Document section:
BEGIN
Photo concept: Melita Aleksa Varga.
Biography
Aderemi Raji-Oyelade (aka Remi Raji) teaches Literature of the African Diaspora, Literary Theory, Creative Writing, and New Media in the Department of English, University of Ibadan, Nigeria. His scholarly essays have appeared in journals including Research in African Literatures, ARIEL, Wasafiri, Matatu, and African Literature Today. His book, Playful Blasphemies: Postproverbials as Archetypes of Modernity in Yoruba Culture (2012), has received acclaim as a seminal work in contemporary African studies. Raji-Oyelade has won multiple literary and academic prizes, including the ANA/Cadbury Prize (Nigeria), the Ford Foundation Research Grant (USA), the West African Research Council Prize (West Africa), and the Harry Oppenheimer Award (South Africa). He is the winner of the Humboldt University Talent Travel Award, the prestigious Alexander von Humboldt 2017 Alumni Award for Innovative Networking Initiatives, the 2018 recipient of the European Commission’s Erasmus+ Staff Mobility for Teaching Award, and the 2019 Distinguished Fellow of the Association of Nigerian Authors. He is the coordinator of the multi-site, pan-African research project on the theory and practices of postproverbials in seven African countries.
END
Data segment:
BEGIN
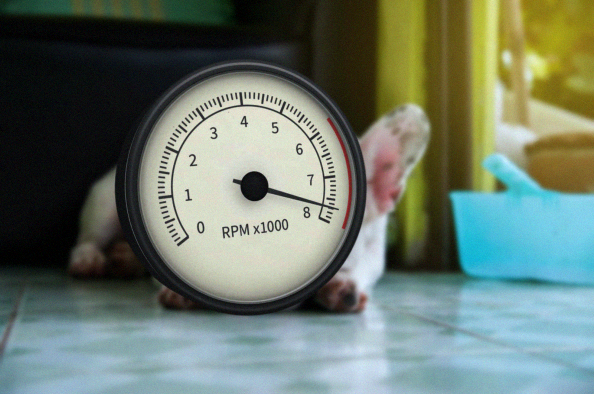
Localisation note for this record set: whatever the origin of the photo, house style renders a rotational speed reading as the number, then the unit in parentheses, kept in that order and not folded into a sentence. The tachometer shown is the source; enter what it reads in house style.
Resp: 7700 (rpm)
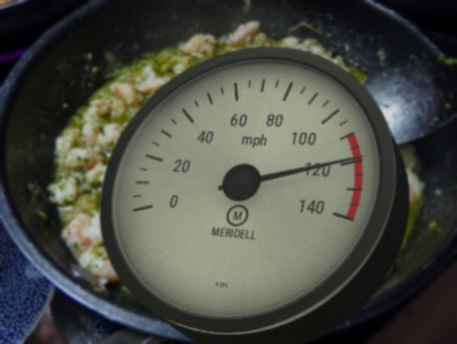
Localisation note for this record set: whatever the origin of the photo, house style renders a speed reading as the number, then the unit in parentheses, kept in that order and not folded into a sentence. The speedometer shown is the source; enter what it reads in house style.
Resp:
END
Requirement 1: Does each statement agree with the biography? For each, give yes or no and quote the deciding words. (a) Playful Blasphemies appeared in 2012. (b) He received the Erasmus+ Staff Mobility for Teaching Award in 2017. (c) The research project he coordinates spans five African countries.
Requirement 2: According to the biography, in which department and university does Raji-Oyelade teach?
The material after the biography stands apart from it.

Response box 1:
(a) Yes: "Playful Blasphemies: Postproverbials as Archetypes of Modernity in Yoruba Culture (2012)"
(b) No: "the 2018 recipient of the European Commission’s Erasmus+ Staff Mobility for Teaching Award"
(c) No: "the theory and practices of postproverbials in seven African countries"

Response box 2: The Department of English, University of Ibadan, Nigeria.